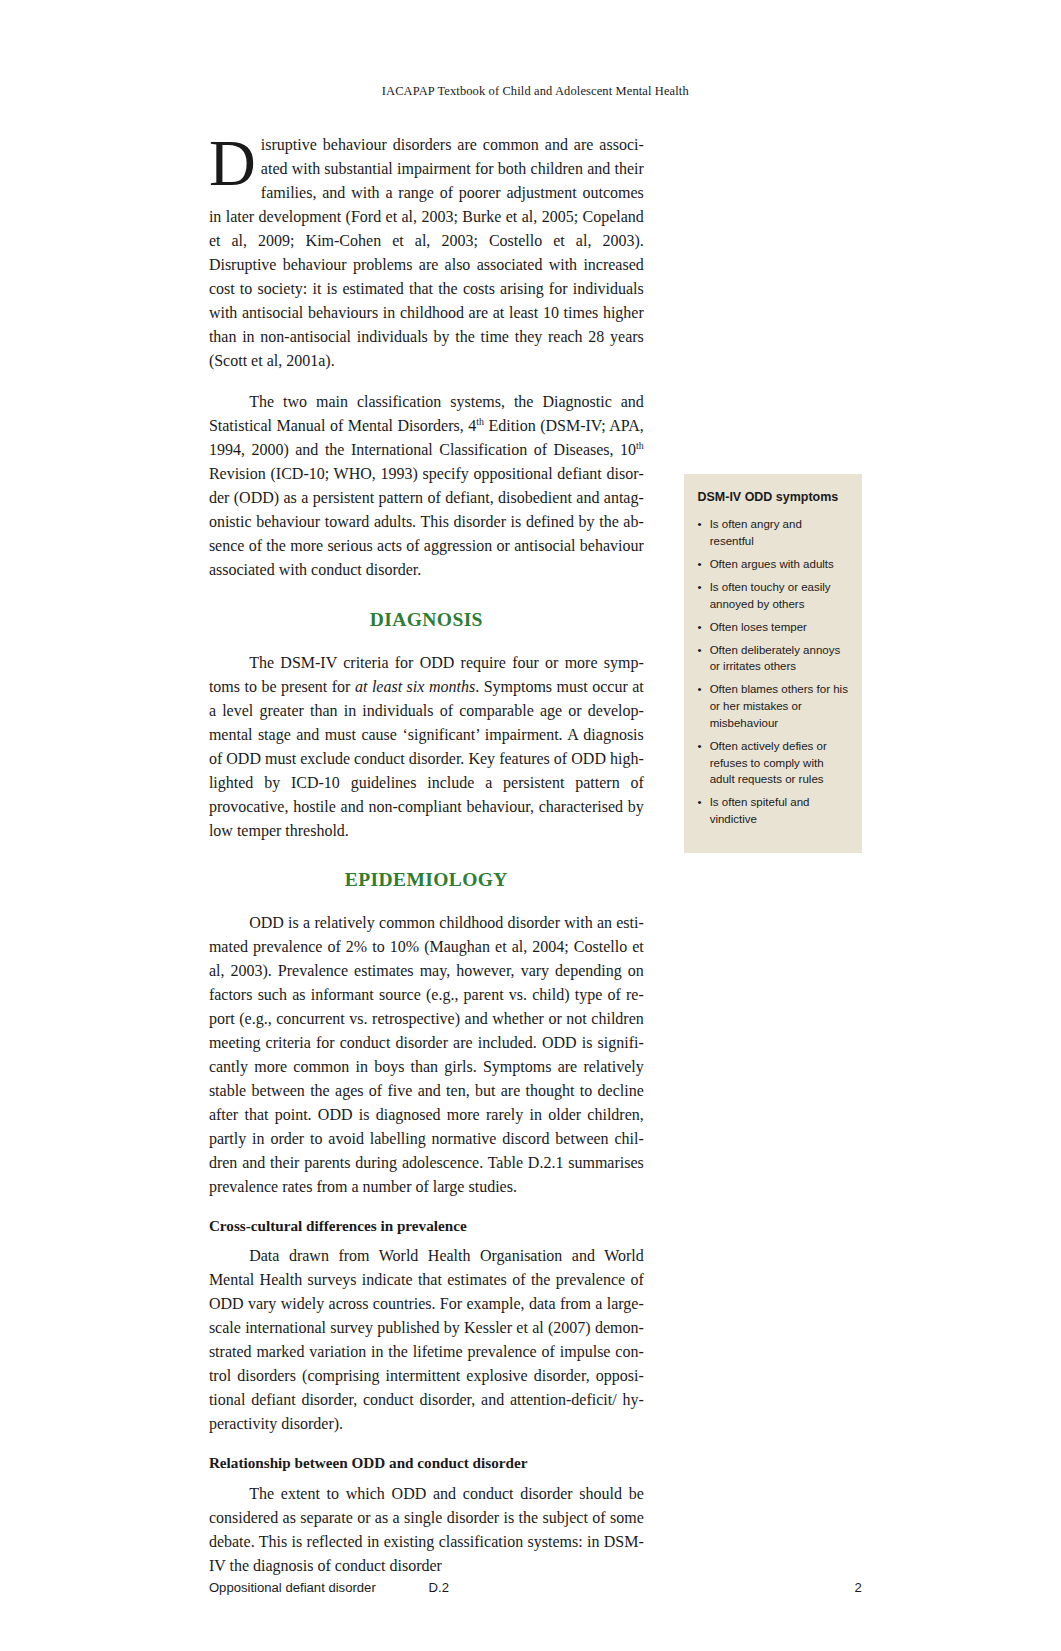IACAPAP Textbook of Child and Adolescent Mental Health
Disruptive behaviour disorders are common and are associated with substantial impairment for both children and their families, and with a range of poorer adjustment outcomes in later development (Ford et al, 2003; Burke et al, 2005; Copeland et al, 2009; Kim-Cohen et al, 2003; Costello et al, 2003). Disruptive behaviour problems are also associated with increased cost to society: it is estimated that the costs arising for individuals with antisocial behaviours in childhood are at least 10 times higher than in non-antisocial individuals by the time they reach 28 years (Scott et al, 2001a).
The two main classification systems, the Diagnostic and Statistical Manual of Mental Disorders, 4th Edition (DSM-IV; APA, 1994, 2000) and the International Classification of Diseases, 10th Revision (ICD-10; WHO, 1993) specify oppositional defiant disorder (ODD) as a persistent pattern of defiant, disobedient and antagonistic behaviour toward adults. This disorder is defined by the absence of the more serious acts of aggression or antisocial behaviour associated with conduct disorder.
DIAGNOSIS
The DSM-IV criteria for ODD require four or more symptoms to be present for at least six months. Symptoms must occur at a level greater than in individuals of comparable age or developmental stage and must cause ‘significant’ impairment. A diagnosis of ODD must exclude conduct disorder. Key features of ODD highlighted by ICD-10 guidelines include a persistent pattern of provocative, hostile and non-compliant behaviour, characterised by low temper threshold.
EPIDEMIOLOGY
ODD is a relatively common childhood disorder with an estimated prevalence of 2% to 10% (Maughan et al, 2004; Costello et al, 2003). Prevalence estimates may, however, vary depending on factors such as informant source (e.g., parent vs. child) type of report (e.g., concurrent vs. retrospective) and whether or not children meeting criteria for conduct disorder are included. ODD is significantly more common in boys than girls. Symptoms are relatively stable between the ages of five and ten, but are thought to decline after that point. ODD is diagnosed more rarely in older children, partly in order to avoid labelling normative discord between children and their parents during adolescence. Table D.2.1 summarises prevalence rates from a number of large studies.
Cross-cultural differences in prevalence
Data drawn from World Health Organisation and World Mental Health surveys indicate that estimates of the prevalence of ODD vary widely across countries. For example, data from a large-scale international survey published by Kessler et al (2007) demonstrated marked variation in the lifetime prevalence of impulse control disorders (comprising intermittent explosive disorder, oppositional defiant disorder, conduct disorder, and attention-deficit/ hyperactivity disorder).
Relationship between ODD and conduct disorder
The extent to which ODD and conduct disorder should be considered as separate or as a single disorder is the subject of some debate. This is reflected in existing classification systems: in DSM-IV the diagnosis of conduct disorder
DSM-IV ODD symptoms
Is often angry and resentful
Often argues with adults
Is often touchy or easily annoyed by others
Often loses temper
Often deliberately annoys or irritates others
Often blames others for his or her mistakes or misbehaviour
Often actively defies or refuses to comply with adult requests or rules
Is often spiteful and vindictive
Oppositional defiant disorder D.2 2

• _Task objective_:
The whole of the data needs to be copied word for word, though not its pictures.

• _Task response_:
IACAPAP Textbook of Child and Adolescent Mental Health
Disruptive behaviour disorders are common and are associated with substantial impairment for both children and their families, and with a range of poorer adjustment outcomes in later development (Ford et al, 2003; Burke et al, 2005; Copeland et al, 2009; Kim-Cohen et al, 2003; Costello et al, 2003). Disruptive behaviour problems are also associated with increased cost to society: it is estimated that the costs arising for individuals with antisocial behaviours in childhood are at least 10 times higher than in non-antisocial individuals by the time they reach 28 years (Scott et al, 2001a).
The two main classification systems, the Diagnostic and Statistical Manual of Mental Disorders, 4th Edition (DSM-IV; APA, 1994, 2000) and the International Classification of Diseases, 10th Revision (ICD-10; WHO, 1993) specify oppositional defiant disorder (ODD) as a persistent pattern of defiant, disobedient and antagonistic behaviour toward adults. This disorder is defined by the absence of the more serious acts of aggression or antisocial behaviour associated with conduct disorder.
DIAGNOSIS
The DSM-IV criteria for ODD require four or more symptoms to be present for at least six months. Symptoms must occur at a level greater than in individuals of comparable age or developmental stage and must cause ‘significant’ impairment. A diagnosis of ODD must exclude conduct disorder. Key features of ODD highlighted by ICD-10 guidelines include a persistent pattern of provocative, hostile and non-compliant behaviour, characterised by low temper threshold.
EPIDEMIOLOGY
ODD is a relatively common childhood disorder with an estimated prevalence of 2% to 10% (Maughan et al, 2004; Costello et al, 2003). Prevalence estimates may, however, vary depending on factors such as informant source (e.g., parent vs. child) type of report (e.g., concurrent vs. retrospective) and whether or not children meeting criteria for conduct disorder are included. ODD is significantly more common in boys than girls. Symptoms are relatively stable between the ages of five and ten, but are thought to decline after that point. ODD is diagnosed more rarely in older children, partly in order to avoid labelling normative discord between children and their parents during adolescence. Table D.2.1 summarises prevalence rates from a number of large studies.
Cross-cultural differences in prevalence
Data drawn from World Health Organisation and World Mental Health surveys indicate that estimates of the prevalence of ODD vary widely across countries. For example, data from a large-scale international survey published by Kessler et al (2007) demonstrated marked variation in the lifetime prevalence of impulse control disorders (comprising intermittent explosive disorder, oppositional defiant disorder, conduct disorder, and attention-deficit/ hyperactivity disorder).
Relationship between ODD and conduct disorder
The extent to which ODD and conduct disorder should be considered as separate or as a single disorder is the subject of some debate. This is reflected in existing classification systems: in DSM-IV the diagnosis of conduct disorder
DSM-IV ODD symptoms
Is often angry and resentful
Often argues with adults
Is often touchy or easily annoyed by others
Often loses temper
Often deliberately annoys or irritates others
Often blames others for his or her mistakes or misbehaviour
Often actively defies or refuses to comply with adult requests or rules
Is often spiteful and vindictive
Oppositional defiant disorder D.2 2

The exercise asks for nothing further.